「老後2千万円不足」は、こうやって乗り越えられる…現役世代のあなたが今すぐやるべきこと
私は、30歳前後の若者から、個人年金保険などの貯蓄商品の提案依頼を受けると、冗談めかして「あるかないかわからない老後のために、今の生活を犠牲にしたいですか?」と聞くようにしています。これは決して「蟻ではなく、キリギリスになれ」と言っているのではなく、漠然とした不安で、すぐにつまらない金融商品に手を出してしまわず、もう少し物事を自分なりに考えて結論を出してほしいというメッセージです。
月1万円ずつでも単純に40年間ためていけば、元本は480万円になりますが、これが年利2%で運用できたとすれば734万円、仮に6%ならば、2,000万円になるのです。金融審議会の報告書では、こうしたことをきちんと認識することの重要性を「金融リテラシーの向上」と難しい言葉で表現していますが、要は一定の金融知識を持ち、実際に運用の経験を実感しようということです。
不足は、支出が収入よりも多いから生じる
足りないから、その分を補うように若い内から資産形成に励めというのは、それなりの理屈ですが、一方で足りないなら支出を減らせばいいじゃないかというのが、ごく当たり前の道理です。つまり、不足分2,000万円を減らすには、支出の月26万円を減らせばいいのです。つまり、収入に合った生活をするということです。
審議会の報告のなかで支出の内容を良く見ると、26万円の内、その他の消費支出が5.4万円も占めています。このなかには理容や美容の費用や、交際費などが含まれています。こうした費用であれば、ある程度減らしても生活には大きな支障がないように思います。

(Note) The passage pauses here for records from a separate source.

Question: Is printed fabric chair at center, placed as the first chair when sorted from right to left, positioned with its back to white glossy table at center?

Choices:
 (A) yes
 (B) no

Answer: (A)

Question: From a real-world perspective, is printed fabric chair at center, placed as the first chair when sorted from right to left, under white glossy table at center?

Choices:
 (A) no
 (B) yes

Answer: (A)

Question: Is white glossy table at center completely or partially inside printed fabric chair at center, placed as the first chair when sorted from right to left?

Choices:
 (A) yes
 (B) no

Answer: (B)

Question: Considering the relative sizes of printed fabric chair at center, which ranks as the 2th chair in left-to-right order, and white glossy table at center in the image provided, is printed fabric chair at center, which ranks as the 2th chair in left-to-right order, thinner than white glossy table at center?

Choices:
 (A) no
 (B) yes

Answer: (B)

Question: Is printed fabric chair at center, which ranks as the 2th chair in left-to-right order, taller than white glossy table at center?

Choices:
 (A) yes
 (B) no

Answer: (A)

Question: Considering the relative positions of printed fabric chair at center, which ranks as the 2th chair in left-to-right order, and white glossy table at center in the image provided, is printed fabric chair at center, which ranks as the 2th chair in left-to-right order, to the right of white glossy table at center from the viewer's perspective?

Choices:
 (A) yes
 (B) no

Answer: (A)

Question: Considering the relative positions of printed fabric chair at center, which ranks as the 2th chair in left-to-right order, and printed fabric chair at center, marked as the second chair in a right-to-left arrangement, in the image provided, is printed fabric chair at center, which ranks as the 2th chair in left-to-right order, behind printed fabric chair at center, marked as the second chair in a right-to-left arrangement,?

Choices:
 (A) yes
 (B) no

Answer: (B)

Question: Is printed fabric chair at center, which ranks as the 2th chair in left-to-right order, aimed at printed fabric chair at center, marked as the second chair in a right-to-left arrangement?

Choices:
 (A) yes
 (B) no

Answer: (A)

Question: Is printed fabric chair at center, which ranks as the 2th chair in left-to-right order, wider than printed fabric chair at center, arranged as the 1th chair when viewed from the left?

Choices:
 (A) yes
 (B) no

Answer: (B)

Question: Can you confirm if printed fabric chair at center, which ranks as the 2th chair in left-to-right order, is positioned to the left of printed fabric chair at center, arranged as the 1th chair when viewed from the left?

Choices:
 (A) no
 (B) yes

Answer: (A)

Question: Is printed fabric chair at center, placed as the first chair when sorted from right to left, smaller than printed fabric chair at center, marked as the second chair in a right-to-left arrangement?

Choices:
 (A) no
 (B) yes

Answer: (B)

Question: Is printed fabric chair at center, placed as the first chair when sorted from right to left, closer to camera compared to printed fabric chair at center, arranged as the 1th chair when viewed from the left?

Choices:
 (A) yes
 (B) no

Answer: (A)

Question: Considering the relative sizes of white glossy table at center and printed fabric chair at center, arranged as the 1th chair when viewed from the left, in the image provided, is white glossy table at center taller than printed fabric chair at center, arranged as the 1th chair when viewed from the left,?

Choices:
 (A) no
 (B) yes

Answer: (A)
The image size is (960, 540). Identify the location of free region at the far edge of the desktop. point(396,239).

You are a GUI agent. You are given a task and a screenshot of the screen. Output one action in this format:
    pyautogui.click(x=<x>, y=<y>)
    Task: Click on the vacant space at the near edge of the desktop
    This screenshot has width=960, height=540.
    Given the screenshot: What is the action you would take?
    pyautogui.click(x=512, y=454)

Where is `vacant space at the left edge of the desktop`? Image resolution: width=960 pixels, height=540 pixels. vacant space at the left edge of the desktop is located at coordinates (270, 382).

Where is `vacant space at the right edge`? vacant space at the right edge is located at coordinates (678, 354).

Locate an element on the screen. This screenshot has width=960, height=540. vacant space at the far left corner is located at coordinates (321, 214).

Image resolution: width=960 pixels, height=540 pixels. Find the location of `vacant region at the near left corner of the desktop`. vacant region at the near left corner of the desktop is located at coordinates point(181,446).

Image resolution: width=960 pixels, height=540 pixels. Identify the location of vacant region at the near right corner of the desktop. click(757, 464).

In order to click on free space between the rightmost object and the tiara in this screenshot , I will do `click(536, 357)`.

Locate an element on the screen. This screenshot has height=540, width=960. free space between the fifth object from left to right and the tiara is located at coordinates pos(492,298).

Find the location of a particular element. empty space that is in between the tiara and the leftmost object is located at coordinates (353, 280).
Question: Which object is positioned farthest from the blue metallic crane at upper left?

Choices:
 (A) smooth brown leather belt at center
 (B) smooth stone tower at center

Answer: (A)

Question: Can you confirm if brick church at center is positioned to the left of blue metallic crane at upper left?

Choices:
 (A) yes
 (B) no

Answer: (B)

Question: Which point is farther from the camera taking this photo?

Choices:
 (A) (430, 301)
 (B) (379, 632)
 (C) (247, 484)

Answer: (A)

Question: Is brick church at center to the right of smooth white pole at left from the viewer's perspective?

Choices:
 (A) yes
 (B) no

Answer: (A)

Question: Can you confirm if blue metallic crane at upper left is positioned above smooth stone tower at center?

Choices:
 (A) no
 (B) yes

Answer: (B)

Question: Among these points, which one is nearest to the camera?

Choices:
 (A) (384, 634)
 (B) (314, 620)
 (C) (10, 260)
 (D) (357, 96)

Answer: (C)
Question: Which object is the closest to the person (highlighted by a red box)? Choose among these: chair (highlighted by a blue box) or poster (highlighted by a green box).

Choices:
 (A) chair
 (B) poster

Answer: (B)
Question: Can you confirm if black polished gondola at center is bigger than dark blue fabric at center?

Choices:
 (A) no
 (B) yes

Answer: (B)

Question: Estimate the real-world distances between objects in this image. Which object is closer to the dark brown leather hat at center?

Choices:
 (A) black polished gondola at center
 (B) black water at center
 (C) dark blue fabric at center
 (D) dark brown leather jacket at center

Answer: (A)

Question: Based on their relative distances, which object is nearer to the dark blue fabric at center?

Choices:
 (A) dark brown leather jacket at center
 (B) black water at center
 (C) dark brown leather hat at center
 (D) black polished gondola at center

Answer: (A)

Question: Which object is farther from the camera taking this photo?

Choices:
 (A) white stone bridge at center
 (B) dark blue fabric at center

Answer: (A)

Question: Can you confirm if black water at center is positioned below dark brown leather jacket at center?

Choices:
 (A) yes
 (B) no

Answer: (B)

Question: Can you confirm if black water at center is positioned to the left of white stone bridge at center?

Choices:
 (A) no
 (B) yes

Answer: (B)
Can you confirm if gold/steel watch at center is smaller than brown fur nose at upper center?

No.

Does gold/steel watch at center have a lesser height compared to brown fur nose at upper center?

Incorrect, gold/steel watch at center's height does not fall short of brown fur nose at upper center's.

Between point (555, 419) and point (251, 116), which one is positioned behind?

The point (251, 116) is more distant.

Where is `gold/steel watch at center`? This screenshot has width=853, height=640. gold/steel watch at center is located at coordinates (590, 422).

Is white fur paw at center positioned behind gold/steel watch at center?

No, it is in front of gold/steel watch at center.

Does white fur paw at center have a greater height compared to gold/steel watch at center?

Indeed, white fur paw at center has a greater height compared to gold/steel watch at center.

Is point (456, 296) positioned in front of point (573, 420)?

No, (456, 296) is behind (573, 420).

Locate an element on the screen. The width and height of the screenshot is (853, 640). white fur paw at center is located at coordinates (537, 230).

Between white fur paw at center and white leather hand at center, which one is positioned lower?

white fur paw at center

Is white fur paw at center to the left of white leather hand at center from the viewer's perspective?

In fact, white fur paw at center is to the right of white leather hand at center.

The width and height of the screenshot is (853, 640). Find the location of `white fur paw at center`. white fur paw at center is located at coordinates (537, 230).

私の実感としては、もちろん住むところや周りの生活環境にもよりますが、たとえ東京で暮らしていたとしても、老夫婦2人で月26万円はもっと削れるような気がします。
例えば、今の生活に照らして考えてみましょう。1日500円のお小遣いで生活している会社員が、他の同僚が650円の昼の定食を食べているとしても、150円を借りてまで高価な(?)定食を食べるでしょうか。それよりも、500円でお腹を満たし栄養もとれるワンコイン弁当などを探す工夫をするのではないですか。
産む子供の数を1人減らせば老後資金は捻出できる
私が金融審議会の報告を読んで最初に危惧したのは、老後の資金が不足する状況ならば、子供は2人欲しいと思っていた夫婦が、「じゃあ、1人で我慢するか」ということにならないかという点です。